Revenant à la politique nationale, Jean-Claude Reding a relevé que, lors de son discours sur l’état de la Nation du 6 avril dernier, le Premier ministre n’avait pas évoqué les résidents étrangers et les frontaliers qui devraient, de l’avis de Jean-Claude Reding, être pris en compte sur le plan social et économique au même titre que les Luxembourgeois. C’est à pour cette raison qu’il a critiqué les mesures prises en matière de politique familiale depuis 2006 qui discriminent les frontaliers.
Citant l’exemple des chèques services, Jean-Claude Reding a aussi évoqué les aides pour études supérieures qui viennent compenser, pour les enfants de résidents, la fin des allocations pour les enfants âgés de plus de 18 ans. Jean-Claude Reding voit là "une politique discriminatoire", dénoncée, comme il l’a souligné, par la Commission européenne, et qui est à ses yeux une erreur "dans un pays ouvert comme le Luxembourg, où plus d’un tiers des travailleurs sont des frontaliers".
"Plutôt que de tenir tête jusqu’à ce que nous soyons jugés par la Cour de Justice, il vaudrait mieux chercher de meilleures solutions autour de la table de négociations", a proposé sur ce point Jean-Claude Reding qui regrette que cette politique nuise aussi à "l’image de marque" du Luxembourg, notamment dans la Grande Région.
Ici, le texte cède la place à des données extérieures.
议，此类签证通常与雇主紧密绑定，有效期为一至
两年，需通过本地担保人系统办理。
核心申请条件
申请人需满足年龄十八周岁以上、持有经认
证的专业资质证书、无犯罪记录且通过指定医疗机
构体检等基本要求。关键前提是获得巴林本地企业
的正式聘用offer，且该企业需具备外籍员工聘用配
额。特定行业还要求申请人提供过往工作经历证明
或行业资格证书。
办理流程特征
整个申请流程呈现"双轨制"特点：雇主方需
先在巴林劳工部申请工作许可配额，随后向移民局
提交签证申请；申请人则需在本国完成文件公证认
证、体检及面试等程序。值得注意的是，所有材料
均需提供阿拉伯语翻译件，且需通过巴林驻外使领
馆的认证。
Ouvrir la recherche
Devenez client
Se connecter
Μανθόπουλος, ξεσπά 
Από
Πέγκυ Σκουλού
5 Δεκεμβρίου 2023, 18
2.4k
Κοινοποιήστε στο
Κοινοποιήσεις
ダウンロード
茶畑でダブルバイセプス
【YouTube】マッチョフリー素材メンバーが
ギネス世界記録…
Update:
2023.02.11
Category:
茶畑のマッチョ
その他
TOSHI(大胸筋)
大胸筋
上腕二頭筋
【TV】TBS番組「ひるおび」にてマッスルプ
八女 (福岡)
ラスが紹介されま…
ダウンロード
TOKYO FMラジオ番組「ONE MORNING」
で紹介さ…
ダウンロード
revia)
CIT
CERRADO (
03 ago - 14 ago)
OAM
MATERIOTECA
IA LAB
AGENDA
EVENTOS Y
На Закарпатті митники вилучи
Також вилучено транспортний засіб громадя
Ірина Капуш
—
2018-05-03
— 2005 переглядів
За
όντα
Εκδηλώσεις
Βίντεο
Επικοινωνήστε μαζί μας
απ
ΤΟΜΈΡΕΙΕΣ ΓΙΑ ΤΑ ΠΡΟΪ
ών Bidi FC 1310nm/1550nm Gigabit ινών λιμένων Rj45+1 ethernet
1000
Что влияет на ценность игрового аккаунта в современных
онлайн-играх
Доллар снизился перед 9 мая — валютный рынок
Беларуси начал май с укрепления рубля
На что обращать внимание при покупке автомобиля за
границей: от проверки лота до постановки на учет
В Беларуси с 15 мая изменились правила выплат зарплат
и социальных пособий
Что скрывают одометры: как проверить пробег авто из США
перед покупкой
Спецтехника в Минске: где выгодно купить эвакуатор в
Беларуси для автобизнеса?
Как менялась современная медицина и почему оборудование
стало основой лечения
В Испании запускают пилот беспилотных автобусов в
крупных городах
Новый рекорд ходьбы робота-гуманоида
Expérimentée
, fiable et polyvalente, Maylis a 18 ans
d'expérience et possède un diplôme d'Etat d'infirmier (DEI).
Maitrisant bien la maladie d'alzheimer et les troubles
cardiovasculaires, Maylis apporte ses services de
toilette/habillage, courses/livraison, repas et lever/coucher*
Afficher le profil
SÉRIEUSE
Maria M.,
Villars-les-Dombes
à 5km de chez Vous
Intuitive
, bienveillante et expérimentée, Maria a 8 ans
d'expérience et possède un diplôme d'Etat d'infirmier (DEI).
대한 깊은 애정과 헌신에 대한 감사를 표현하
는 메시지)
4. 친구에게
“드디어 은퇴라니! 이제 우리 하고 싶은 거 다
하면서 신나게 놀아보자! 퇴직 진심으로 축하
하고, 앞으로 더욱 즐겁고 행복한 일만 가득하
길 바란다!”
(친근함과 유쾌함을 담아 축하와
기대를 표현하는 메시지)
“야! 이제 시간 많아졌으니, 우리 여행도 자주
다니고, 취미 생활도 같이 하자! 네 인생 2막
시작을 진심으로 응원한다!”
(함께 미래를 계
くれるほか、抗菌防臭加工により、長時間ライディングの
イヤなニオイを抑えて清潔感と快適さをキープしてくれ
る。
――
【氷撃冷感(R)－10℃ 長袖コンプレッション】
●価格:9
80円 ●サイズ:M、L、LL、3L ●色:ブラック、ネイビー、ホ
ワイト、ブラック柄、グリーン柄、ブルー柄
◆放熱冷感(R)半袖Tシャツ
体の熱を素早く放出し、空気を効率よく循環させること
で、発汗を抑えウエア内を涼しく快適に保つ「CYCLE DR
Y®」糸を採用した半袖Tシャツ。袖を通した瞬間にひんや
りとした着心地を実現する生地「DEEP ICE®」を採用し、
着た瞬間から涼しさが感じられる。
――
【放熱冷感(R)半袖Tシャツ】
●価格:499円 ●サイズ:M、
Or, pour le président de l’OGBL c’est sur la coopération au sein de la Grande Région que le Luxembourg devrait miser.
Pour nombre des réformes évoquées dans son discours, c’est d’ailleurs vers la table des négociations qu’a appelé à se rendre le président de l’OGBL. Elles ne s’annoncent pas faciles, et l’OGBL a d’ores et déjà annoncé que ses adhérents seraient prêts à descendre dans la rue si nécessaire.